Also, I’m more than happy to create an issue requesting for a specific values file for Docker-For-Mac, but I’m using Docker-For-Windows. That said is there likely to be a difference?

Thanks for your help with this,
Andy

1 Like

@andyh Thanks a lot for sharing that… and yes you are doing the right thing… basically customizing the ElasticSearch deployment as their suggestion for Docker for Mac. I am expecting Docker for Mac and Docker for Windows to have the same architecture (one single node cluster) so the same file should work. If you are already running it (and it works) in Docker for Windows, and you can share that file with your customisations that will be highly appreciated… for that you will need an issue. If you can create that and share your values file we can make sure that our docs point to those files for different installations and other community members can benefit from your experience.

Cheers

Hi @salaboy
I have raised the following issue: https://github.com/zeebe-io/zeebe-cluster-helm/issues/22

Thanks
Andy

1 Like

@andyh that is awesome and yes… I’ve started that initiative… look at here: https://github.com/zeebe-io/zeebe-helm-profiles … if you are ok with that I will add your yaml with a brief description to that repository and then link it from the http://helm.zeebe.io website… is that ok with you?

Hi @salaboy
That’s fine with me, although as I said I did have an issue with ES pod not always starting. I think I have worked out what the problem was, which seems to be related to linux User permissions - something I am not that familiar with. I’m not entirely sure if the fix I have is the right thing to do, so hopefully someone else might see this and let us know if it is correct or not.
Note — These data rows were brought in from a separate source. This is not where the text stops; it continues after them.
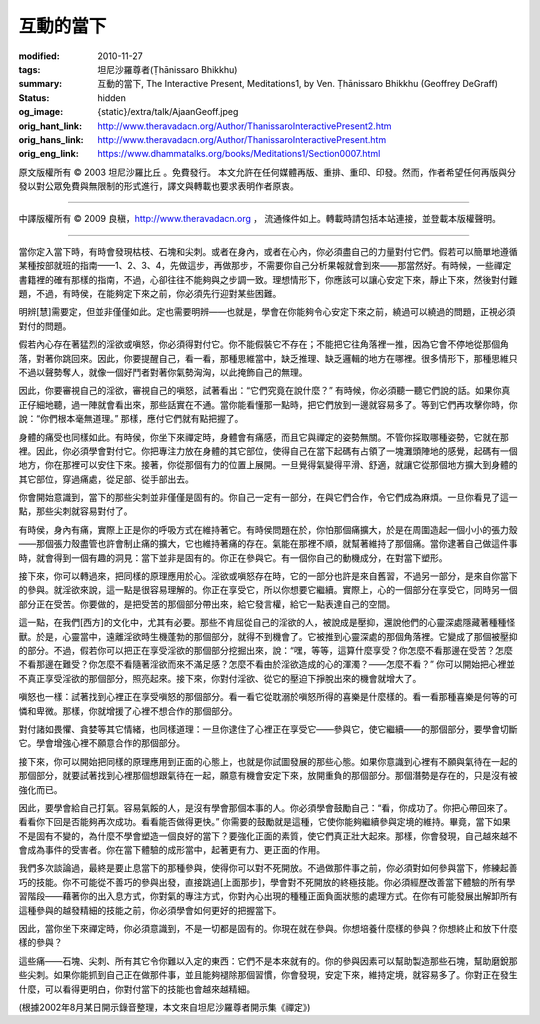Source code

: 互動的當下
==========

:modified: 2010-11-27
:tags: 坦尼沙羅尊者(Ṭhānissaro Bhikkhu)
:summary: 互動的當下,
          The Interactive Present,
          Meditations1,
          by Ven. Ṭhānissaro Bhikkhu (Geoffrey DeGraff)
:status: hidden
:og_image: {static}/extra/talk/Ajaan\ Geoff.jpeg
:orig_hant_link: http://www.theravadacn.org/Author/ThanissaroInteractivePresent2.htm
:orig_hans_link: http://www.theravadacn.org/Author/ThanissaroInteractivePresent.htm
:orig_eng_link: https://www.dhammatalks.org/books/Meditations1/Section0007.html


.. role:: small
   :class: is-size-7


.. raw:: html

   <div class="columns">
     <div class="column has-background-grey-lighter is-two-thirds">

.. raw:: html

   <div class="container has-text-centered">
     <p class="title is-2">互動的當下</p>
     [作者]坦尼沙羅尊者
     <br>
     [中譯]良稹
     <br>
     <strong>
       The Interactive Present
       <br>
       by Ven. Ṭhānissaro Bhikkhu (Geoffrey DeGraff)
     </strong>
   </div>

.. raw:: html

   </div>
   <div class="column has-background-light">

原文版權所有 © 2003 坦尼沙羅比丘 。免費發行。 本文允許在任何媒體再版、重排、重印、印發。然而，作者希望任何再版與分發以對公眾免費與無限制的形式進行，譯文與轉載也要求表明作者原衷。

----

中譯版權所有 © 2009 良稹，http://www.theravadacn.org ， 流通條件如上。轉載時請包括本站連接，並登載本版權聲明。

.. raw:: html

   </div>
   </div>

----

當你定入當下時，有時會發現枯枝、石塊和尖刺。或者在身內，或者在心內，你必須盡自己的力量對付它們。假若可以簡單地遵循某種按部就班的指南——1、2、3、4，先做這步，再做那步，不需要你自己分析果報就會到來——那當然好。有時候，一些禪定書籍裡的確有那樣的指南，不過，心卻往往不能夠與之步調一致。理想情形下，你應該可以讓心安定下來，靜止下來，然後對付難題，不過，有時侯，在能夠定下來之前，你必須先行迎對某些困難。

明辨\ :small:`[慧]`\ 需要定，但並非僅僅如此。定也需要明辨——也就是，學會在你能夠令心安定下來之前，繞過可以繞過的問題，正視必須對付的問題。

假若內心存在著猛烈的淫欲或嗔怒，你必須得對付它。你不能假裝它不存在；不能把它往角落裡一推，因為它會不停地從那個角落，對著你跳回來。因此，你要提醒自己，看一看，那種思維當中，缺乏推理、缺乏邏輯的地方在哪裡。很多情形下，那種思維只不過以聲勢奪人，就像一個好鬥者對著你氣勢洶洶，以此掩飾自己的無理。

因此，你要審視自己的淫欲，審視自己的嗔怒，試著看出：“它們究竟在說什麼？” 有時候，你必須聽一聽它們說的話。如果你真正仔細地聽，過一陣就會看出來，那些話實在不通。當你能看懂那一點時，把它們放到一邊就容易多了。等到它們再攻擊你時，你說：“你們根本毫無道理。” 那樣，應付它們就有點把握了。

身體的痛受也同樣如此。有時侯，你坐下來禪定時，身體會有痛感，而且它與禪定的姿勢無關。不管你採取哪種姿勢，它就在那裡。因此，你必須學會對付它。你把專注力放在身體的其它部位，使得自己在當下起碼有占領了一塊灘頭陣地的感覺，起碼有一個地方，你在那裡可以安住下來。接著，你從那個有力的位置上展開。一旦覺得氣變得平滑、舒適，就讓它從那個地方擴大到身體的其它部位，穿過痛處，從足部、從手部出去。

你會開始意識到，當下的那些尖刺並非僅僅是固有的。你自己一定有一部分，在與它們合作，令它們成為麻煩。一旦你看見了這一點，那些尖刺就容易對付了。

有時侯，身內有痛，實際上正是你的呼吸方式在維持著它。有時侯問題在於，你怕那個痛擴大，於是在周圍造起一個小小的張力殼——那個張力殼盡管也許會制止痛的擴大，它也維持著痛的存在。氣能在那裡不順，就幫著維持了那個痛。當你逮著自己做這件事時，就會得到一個有趣的洞見：當下並非是固有的。你正在參與它。有一個你自己的動機成分，在對當下塑形。

接下來，你可以轉過來，把同樣的原理應用於心。淫欲或嗔怒存在時，它的一部分也許是來自舊習，不過另一部分，是來自你當下的參與。就淫欲來說，這一點是很容易理解的。你正在享受它，所以你想要它繼續。實際上，心的一個部分在享受它，同時另一個部分正在受苦。你要做的，是把受苦的那個部分帶出來，給它發言權，給它一點表達自己的空間。

這一點，在我們\ :small:`[西方]`\ 的文化中，尤其有必要。那些不肯屈從自己的淫欲的人，被說成是壓抑，還說他們的心靈深處隱藏著種種怪獸。於是，心靈當中，遠離淫欲時生機蓬勃的那個部分，就得不到機會了。它被推到心靈深處的那個角落裡。它變成了那個被壓抑的部分。不過，假若你可以把正在享受淫欲的那個部分挖掘出來，說：“嘿，等等，這算什麼享受？你怎麼不看那邊在受苦？怎麼不看那邊在難受？你怎麼不看隨著淫欲而來不滿足感？怎麼不看由於淫欲造成的心的渾濁？——怎麼不看？” 你可以開始把心裡並不真正享受淫欲的那個部分，照亮起來。接下來，你對付淫欲、從它的壓迫下掙脫出來的機會就增大了。

嗔怒也一樣：試著找到心裡正在享受嗔怒的那個部分。看一看它從耽溺於嗔怒所得的喜樂是什麼樣的。看一看那種喜樂是何等的可憐和卑微。那樣，你就增援了心裡不想合作的那個部分。

對付諸如畏懼、貪婪等其它情緒，也同樣道理：一旦你逮住了心裡正在享受它——參與它，使它繼續——的那個部分，要學會切斷它。學會增強心裡不願意合作的那個部分。

接下來，你可以開始把同樣的原理應用到正面的心態上，也就是你試圖發展的那些心態。如果你意識到心裡有不願與氣待在一起的那個部分，就要試著找到心裡那個想跟氣待在一起，願意有機會安定下來，放開重負的那個部分。那個潛勢是存在的，只是沒有被強化而已。

因此，要學會給自己打氣。容易氣餒的人，是沒有學會那個本事的人。你必須學會鼓勵自己：“看，你成功了。你把心帶回來了。看看你下回是否能夠再次成功。看看能否做得更快。” 你需要的鼓勵就是這種，它使你能夠繼續參與定境的維持。畢竟，當下如果不是固有不變的，為什麼不學會塑造一個良好的當下？要強化正面的素質，使它們真正壯大起來。那樣，你會發現，自己越來越不會成為事件的受害者。你在當下體驗的成形當中，起著更有力、更正面的作用。

我們多次談論過，最終是要止息當下的那種參與，使得你可以對不死開放。不過做那件事之前，你必須對如何參與當下，修練起善巧的技能。你不可能從不善巧的參與出發，直接跳過\ :small:`[上面那步]`\ ，學會對不死開放的終極技能。你必須經歷改善當下體驗的所有學習階段——藉著你的出入息方式，你對氣的專注方式，你對內心出現的種種正面負面狀態的處理方式。在你有可能發展出解卸所有這種參與的越發精細的技能之前，你必須學會如何更好的把握當下。

因此，當你坐下來禪定時，你必須意識到，不是一切都是固有的。你現在就在參與。你想培養什麼樣的參與？你想終止和放下什麼樣的參與？

這些痛——石塊、尖刺、所有其它令你難以入定的東西：它們不是本來就有的。你的參與因素可以幫助製造那些石塊，幫助磨銳那些尖刺。如果你能抓到自己正在做那件事，並且能夠褪除那個習慣，你會發現，安定下來，維持定境，就容易多了。你對正在發生什麼，可以看得更明白，你對付當下的技能也會越來越精細。
       
(根據2002年8月某日開示錄音整理，本文來自坦尼沙羅尊者開示集《禪定》)
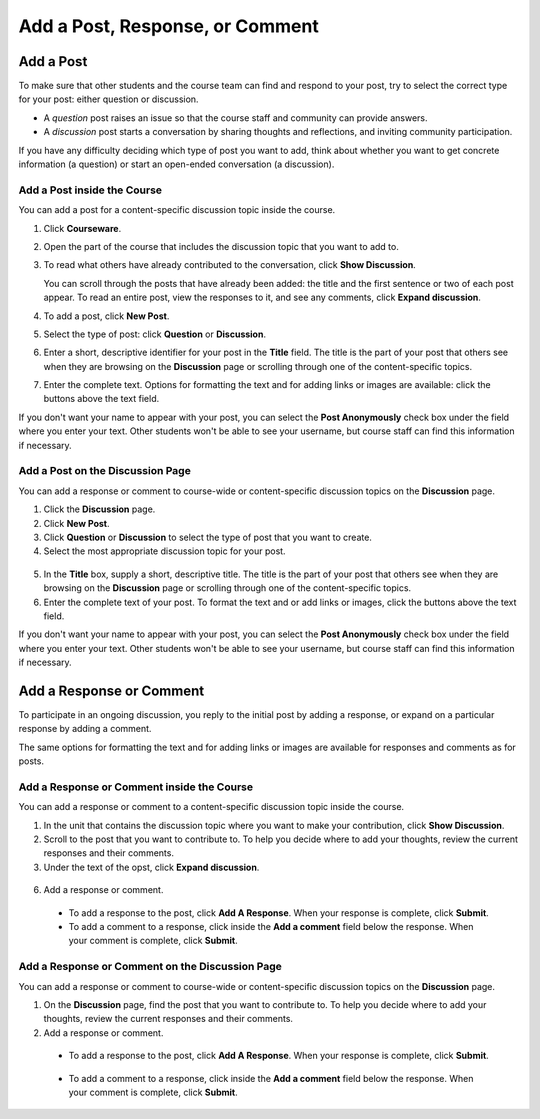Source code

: 
.. _Add a Post:

###############################################
Add a Post, Response, or Comment
###############################################

***************************
Add a Post
***************************

To make sure that other students and the course team can find and respond to
your post, try to select the correct type for your post: either question or
discussion.

* A *question* post raises an issue so that the course staff and community can
  provide answers.

* A *discussion* post starts a conversation by sharing thoughts and
  reflections, and inviting community participation.

If you have any difficulty deciding which type of post you want to add, think
about whether you want to get concrete information (a question) or start an
open-ended conversation (a discussion).

===============================
Add a Post inside the Course
===============================

You can add a post for a content-specific discussion topic inside the course.

#. Click **Courseware**.

#. Open the part of the course that includes the discussion topic that you want
   to add to.

#. To read what others have already contributed to the conversation, click
   **Show Discussion**.

   You can scroll through the posts that have already been added: the title and
   the first sentence or two of each post appear. To read an entire post, view
   the responses to it, and see any comments, click **Expand discussion**.
  
4. To add a post, click **New Post**.

   .. image:: /Images/Discussion_content_specific_post.png
     :width: 500
     :alt: Adding a post about specific course content

5. Select the type of post: click **Question** or **Discussion**.

#. Enter a short, descriptive identifier for your post in the **Title** field.
   The title is the part of your post that others see when they are browsing on
   the **Discussion** page or scrolling through one of the content-specific
   topics.

#. Enter the complete text. Options for formatting the text and for adding
   links or images are available: click the buttons above the text field.

If you don't want your name to appear with your post, you can select the **Post
Anonymously** check box under the field where you enter your text. Other
students won't be able to see your username, but course staff can find this
information if necessary.

===================================
Add a Post on the Discussion Page
===================================

You can add a response or comment to course-wide or content-specific discussion
topics on the **Discussion** page.

#. Click the **Discussion** page.

#. Click **New Post**.

#. Click **Question** or **Discussion** to select the type of post that you want
   to create.

#. Select the most appropriate discussion topic for your post.

  .. image:: /Images/Discussion_course_wide_post.png
    :width: 300 
    :alt: Selecting the topic for a new post on the Discussion page 

5. In the **Title** box, supply a short, descriptive title. The title is the
   part of your post that others see when they are browsing on the
   **Discussion** page or scrolling through one of the content-specific topics.

#. Enter the complete text of your post. To format the text and or add links or
   images, click the buttons above the text field.


If you don't want your name to appear with your post, you can select the **Post
Anonymously** check box under the field where you enter your text. Other
students won't be able to see your username, but course staff can find this
information if necessary.

***************************
Add a Response or Comment
***************************


To participate in an ongoing discussion, you reply to the initial post by
adding a response, or expand on a particular response by adding a comment.

The same options for formatting the text and for adding links or images are
available for responses and comments as for posts.

======================================================
Add a Response or Comment inside the Course
======================================================

You can add a response or comment to a content-specific discussion
topic inside the course.

#. In the unit that contains the discussion topic where you want to make
   your contribution, click **Show Discussion**. 

#. Scroll to the post that you want to contribute to. To help you decide
   where to add your thoughts, review the current responses and their comments.

#. Under the text of the opst, click **Expand discussion**.
   
  .. image:: /Images/Discussion_expand.png
    :width: 500
    :alt: The **Expand discussion** link under a post

6. Add a response or comment.

 - To add a response to the post, click **Add A Response**. When your response
   is complete, click **Submit**.

 - To add a comment to a response, click inside the **Add a comment** field below
   the response. When your comment is complete, click **Submit**.

======================================================
Add a Response or Comment on the Discussion Page
======================================================

You can add a response or comment to course-wide or content-specific discussion
topics on the **Discussion** page.

#. On the **Discussion** page, find the post that you want to contribute to. To
   help you decide where to add your thoughts, review the current responses and
   their comments.

#. Add a response or comment.

 - To add a response to the post, click **Add A Response**. When your response
   is complete, click **Submit**.

  .. image:: /Images/Discussion_add_response.png
    :width: 500
    :alt: The **Add A Response** button located between a post and its 
          responses 

 - To add a comment to a response, click inside the **Add a comment** field below
   the response. When your comment is complete, click **Submit**.   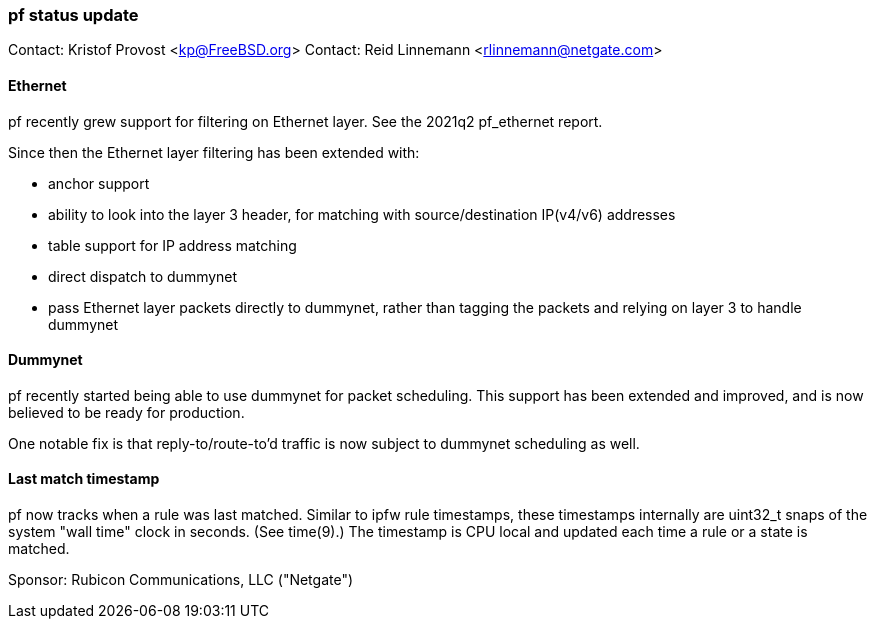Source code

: === pf status update

Contact: Kristof Provost <kp@FreeBSD.org>
Contact: Reid Linnemann <rlinnemann@netgate.com>

==== Ethernet

pf recently grew support for filtering on Ethernet layer. See the 2021q2 pf_ethernet report.

Since then the Ethernet layer filtering has been extended with:

 * anchor support
 * ability to look into the layer 3 header, for matching with source/destination IP(v4/v6) addresses
 * table support for IP address matching
 * direct dispatch to dummynet
 * pass Ethernet layer packets directly to dummynet, rather than tagging the packets and relying on layer 3 to handle dummynet

==== Dummynet

pf recently started being able to use dummynet for packet scheduling.
This support has been extended and improved, and is now believed to be ready for production.

One notable fix is that reply-to/route-to'd traffic is now subject to dummynet scheduling as well.

==== Last match timestamp

pf now tracks when a rule was last matched.
Similar to ipfw rule timestamps, these timestamps internally are uint32_t snaps of the system "wall time" clock in seconds. (See time(9).)
The timestamp is CPU local and updated each time a rule or a state is matched.

Sponsor: Rubicon Communications, LLC ("Netgate")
This is the fix:

The default ES podSecurityContext values are:

podSecurityContext:
    fsGroup: 1000
    runAsUser: 1000

and if I change them to:

podSecurityContext:
    fsGroup: 1000
    runAsUser: 0

My ES pod would start running!

Here is my updated values file:

pvcSize: "4096m"
pvcStorageClassName: "zeebe-storage"
clusterSize: "1"
partitionCount: "1"
replicationFactor: "1"
cpuThreadCount: "1"
ioThreadCount: "1"
elasticsearch:
  imageTag: "7.5.2"
  antiAffinity: "soft"
  volumeClaimTemplate:
   accessModes: [ "ReadWriteOnce" ]
   storageClassName: "es-storage"
   resources:
     requests:
       storage: "1Gi"
  replicas: "1"
  podSecurityContext:
    fsGroup: 1000
    runAsUser: 0
  extraInitContainers: |
      - name: fix-permissions
        image: busybox
        command: ["sh", "-c", "chown -R 1000:1000 /usr/share/elasticsearch/data"]
        securityContext:
          privileged: true
        volumeMounts:
        - name: elasticsearch-master
          mountPath: /usr/share/elasticsearch/data
      - name: increase-fd-ulimit
        image: busybox
        command: ["sh", "-c", "ulimit -n 65536"]
        securityContext:
          privileged: true
  clusterHealthCheckParams: "wait_for_status=yellow&timeout=1s"
1 Like

@andyh yeah… that makes a lot of sense… I will refactor that repository to have different options for different sub-charts. We definitely need to have pipelines to check that those values are actually working and don’t break while we update the charts.